From TEDxDhaka September 2012: Unveiling Bengal’s legacy of greatness

“If we think of our identity in terms of the nation-state construct, then we have no option but to place so much emphasis on 1971, and in doing so, we risk losing sight of a much grander narrative of what it means to be Bengali. While 1971 explains why we fought for our culture and identity, it doesn’t explain where our culture and identity came from.”

Samier’s fascinating talk, given during the TEDxDhaka September 2012 event, highlights the rich, cosmopolitan, ethnically diverse, pluralistic history of the area of the world known as Bengal, which encompasses Bangladesh.
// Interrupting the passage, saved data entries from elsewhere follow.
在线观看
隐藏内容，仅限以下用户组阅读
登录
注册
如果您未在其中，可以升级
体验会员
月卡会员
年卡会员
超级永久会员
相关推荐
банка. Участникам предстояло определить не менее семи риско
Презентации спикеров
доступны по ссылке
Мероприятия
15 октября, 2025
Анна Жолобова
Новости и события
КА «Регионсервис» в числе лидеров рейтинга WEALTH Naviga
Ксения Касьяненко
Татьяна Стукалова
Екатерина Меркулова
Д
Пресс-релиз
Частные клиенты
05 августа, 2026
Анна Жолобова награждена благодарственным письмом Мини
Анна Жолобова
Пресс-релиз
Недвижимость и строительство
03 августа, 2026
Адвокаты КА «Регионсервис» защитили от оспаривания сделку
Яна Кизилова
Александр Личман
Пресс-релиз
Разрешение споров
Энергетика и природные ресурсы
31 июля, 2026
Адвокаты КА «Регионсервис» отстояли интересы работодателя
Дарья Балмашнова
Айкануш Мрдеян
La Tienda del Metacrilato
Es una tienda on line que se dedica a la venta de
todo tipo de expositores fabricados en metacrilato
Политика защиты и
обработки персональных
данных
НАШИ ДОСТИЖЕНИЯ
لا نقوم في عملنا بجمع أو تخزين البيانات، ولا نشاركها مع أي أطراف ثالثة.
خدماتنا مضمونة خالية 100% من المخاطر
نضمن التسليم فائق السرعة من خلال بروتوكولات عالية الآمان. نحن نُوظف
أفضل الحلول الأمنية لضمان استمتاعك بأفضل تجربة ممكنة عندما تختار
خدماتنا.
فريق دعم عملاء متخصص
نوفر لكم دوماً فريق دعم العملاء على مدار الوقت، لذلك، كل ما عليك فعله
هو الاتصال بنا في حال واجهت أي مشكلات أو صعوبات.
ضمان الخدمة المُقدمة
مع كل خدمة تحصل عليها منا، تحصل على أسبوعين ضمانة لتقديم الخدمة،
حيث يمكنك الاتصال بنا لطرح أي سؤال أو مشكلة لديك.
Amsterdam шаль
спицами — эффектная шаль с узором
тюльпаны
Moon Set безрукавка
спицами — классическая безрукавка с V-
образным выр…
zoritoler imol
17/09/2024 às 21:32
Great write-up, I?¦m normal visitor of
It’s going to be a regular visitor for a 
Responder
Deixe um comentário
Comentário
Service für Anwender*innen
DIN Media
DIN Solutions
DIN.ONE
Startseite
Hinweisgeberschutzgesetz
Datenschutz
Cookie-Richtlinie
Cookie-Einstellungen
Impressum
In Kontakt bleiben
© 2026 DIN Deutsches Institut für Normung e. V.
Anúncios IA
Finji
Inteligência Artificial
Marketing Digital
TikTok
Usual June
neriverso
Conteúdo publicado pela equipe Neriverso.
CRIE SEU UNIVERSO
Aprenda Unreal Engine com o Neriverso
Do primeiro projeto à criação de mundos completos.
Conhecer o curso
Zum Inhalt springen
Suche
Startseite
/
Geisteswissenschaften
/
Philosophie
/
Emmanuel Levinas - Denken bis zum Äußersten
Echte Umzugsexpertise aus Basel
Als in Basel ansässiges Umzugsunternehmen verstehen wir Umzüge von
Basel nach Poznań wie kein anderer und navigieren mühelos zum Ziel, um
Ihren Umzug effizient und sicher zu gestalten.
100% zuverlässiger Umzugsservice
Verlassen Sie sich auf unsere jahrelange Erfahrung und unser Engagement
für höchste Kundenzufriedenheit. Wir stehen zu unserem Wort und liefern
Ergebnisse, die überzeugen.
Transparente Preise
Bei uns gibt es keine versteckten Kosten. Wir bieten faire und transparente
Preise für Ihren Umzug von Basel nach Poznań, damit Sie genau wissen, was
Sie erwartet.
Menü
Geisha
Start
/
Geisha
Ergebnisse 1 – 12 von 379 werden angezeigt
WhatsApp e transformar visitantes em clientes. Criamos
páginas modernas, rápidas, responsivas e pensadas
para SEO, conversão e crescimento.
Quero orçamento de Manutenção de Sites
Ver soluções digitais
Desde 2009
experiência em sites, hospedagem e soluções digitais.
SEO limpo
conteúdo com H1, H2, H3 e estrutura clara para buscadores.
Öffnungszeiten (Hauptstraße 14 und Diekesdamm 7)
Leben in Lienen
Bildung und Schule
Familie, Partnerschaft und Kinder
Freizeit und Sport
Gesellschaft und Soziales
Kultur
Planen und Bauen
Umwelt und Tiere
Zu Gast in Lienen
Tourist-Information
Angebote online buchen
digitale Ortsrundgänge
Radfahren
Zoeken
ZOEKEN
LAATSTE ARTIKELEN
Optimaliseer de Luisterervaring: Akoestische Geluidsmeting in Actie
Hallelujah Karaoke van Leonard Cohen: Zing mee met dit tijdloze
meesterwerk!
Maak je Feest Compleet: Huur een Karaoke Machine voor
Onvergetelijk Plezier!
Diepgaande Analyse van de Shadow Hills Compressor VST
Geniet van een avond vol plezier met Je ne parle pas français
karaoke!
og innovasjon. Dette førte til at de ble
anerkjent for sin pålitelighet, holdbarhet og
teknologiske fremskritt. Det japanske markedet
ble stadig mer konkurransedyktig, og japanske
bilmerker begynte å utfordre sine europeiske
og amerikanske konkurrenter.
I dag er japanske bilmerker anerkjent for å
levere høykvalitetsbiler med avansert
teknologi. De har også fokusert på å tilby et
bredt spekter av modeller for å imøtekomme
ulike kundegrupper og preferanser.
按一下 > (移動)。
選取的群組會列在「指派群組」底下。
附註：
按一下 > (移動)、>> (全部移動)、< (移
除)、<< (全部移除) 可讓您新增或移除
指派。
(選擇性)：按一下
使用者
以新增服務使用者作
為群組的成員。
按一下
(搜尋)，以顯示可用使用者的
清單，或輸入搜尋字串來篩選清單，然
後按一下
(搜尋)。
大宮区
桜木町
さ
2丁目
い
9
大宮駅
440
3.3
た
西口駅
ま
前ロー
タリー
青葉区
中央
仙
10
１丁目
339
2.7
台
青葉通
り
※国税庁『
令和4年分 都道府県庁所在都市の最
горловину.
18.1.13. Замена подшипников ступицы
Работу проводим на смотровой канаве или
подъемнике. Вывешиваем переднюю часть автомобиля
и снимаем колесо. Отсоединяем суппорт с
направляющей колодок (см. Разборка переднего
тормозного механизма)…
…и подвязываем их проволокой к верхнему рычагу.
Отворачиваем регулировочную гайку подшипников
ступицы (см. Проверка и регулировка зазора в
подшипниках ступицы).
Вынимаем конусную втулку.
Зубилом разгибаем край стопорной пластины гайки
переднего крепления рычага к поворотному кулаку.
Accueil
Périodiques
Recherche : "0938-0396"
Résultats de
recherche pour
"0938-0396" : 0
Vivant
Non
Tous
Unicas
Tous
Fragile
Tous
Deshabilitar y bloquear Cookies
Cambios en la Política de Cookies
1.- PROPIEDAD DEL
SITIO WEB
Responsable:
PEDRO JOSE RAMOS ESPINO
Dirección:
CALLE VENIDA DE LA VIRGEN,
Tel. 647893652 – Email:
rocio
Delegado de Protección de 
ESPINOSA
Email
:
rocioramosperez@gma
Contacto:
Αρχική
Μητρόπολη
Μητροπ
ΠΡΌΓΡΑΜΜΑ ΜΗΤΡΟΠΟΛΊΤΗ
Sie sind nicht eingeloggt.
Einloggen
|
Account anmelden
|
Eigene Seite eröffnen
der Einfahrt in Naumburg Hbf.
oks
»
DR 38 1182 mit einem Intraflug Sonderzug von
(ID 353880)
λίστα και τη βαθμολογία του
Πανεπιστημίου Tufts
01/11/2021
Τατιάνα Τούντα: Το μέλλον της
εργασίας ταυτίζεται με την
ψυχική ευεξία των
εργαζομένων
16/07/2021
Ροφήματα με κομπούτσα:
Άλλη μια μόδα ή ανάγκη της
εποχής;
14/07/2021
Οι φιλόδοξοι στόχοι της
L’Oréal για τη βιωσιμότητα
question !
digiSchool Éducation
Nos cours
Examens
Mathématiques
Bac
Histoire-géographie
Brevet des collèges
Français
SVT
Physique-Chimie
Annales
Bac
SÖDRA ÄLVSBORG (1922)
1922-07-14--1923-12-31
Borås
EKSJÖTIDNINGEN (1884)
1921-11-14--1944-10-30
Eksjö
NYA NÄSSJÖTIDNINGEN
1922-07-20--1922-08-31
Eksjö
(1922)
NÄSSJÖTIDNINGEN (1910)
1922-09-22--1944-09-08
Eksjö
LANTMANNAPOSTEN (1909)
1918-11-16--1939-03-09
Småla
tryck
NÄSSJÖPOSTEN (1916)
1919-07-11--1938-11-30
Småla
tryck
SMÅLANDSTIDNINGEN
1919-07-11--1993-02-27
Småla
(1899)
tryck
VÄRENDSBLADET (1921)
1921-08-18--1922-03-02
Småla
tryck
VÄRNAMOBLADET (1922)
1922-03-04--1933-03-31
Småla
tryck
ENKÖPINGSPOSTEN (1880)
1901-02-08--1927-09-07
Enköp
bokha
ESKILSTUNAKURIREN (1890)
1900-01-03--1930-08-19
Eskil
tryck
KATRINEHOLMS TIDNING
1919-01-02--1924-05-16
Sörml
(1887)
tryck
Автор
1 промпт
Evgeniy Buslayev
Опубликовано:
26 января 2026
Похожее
He points to major archaeological sites of Buddhist centres of learning, to some of the world’s largest rivers that flow through Bangladesh on their journey to the Bay of Bengal, and even a coin recently found in Bangladesh, dating to around 300 BC, which has its origins in Greece, as evidence of this history. In doing so, he builds a strong case for a more open, inclusive and globally engaged Bangladesh.

From the website of The Pluralism Project, which Samier initiated:

The historical remnants of this past glory remain scattered throughout the terrain of modern Bangladesh; they exist as crumbling monuments, and endure in the language, art, and culture as unifying symbols of the nation; traces of this rich and diverse history are etched upon the facial features of its citizenry. This history cannot be ignored, and by piecing these elements together, it is possible to imagine a greater role for Bangladesh in this new globalized era where integration and cooperation serve as the principle forces behind the rise of Asia, and the future social and economic order of the world.

Samier Mansur is a research scholar, columnist, and photographer.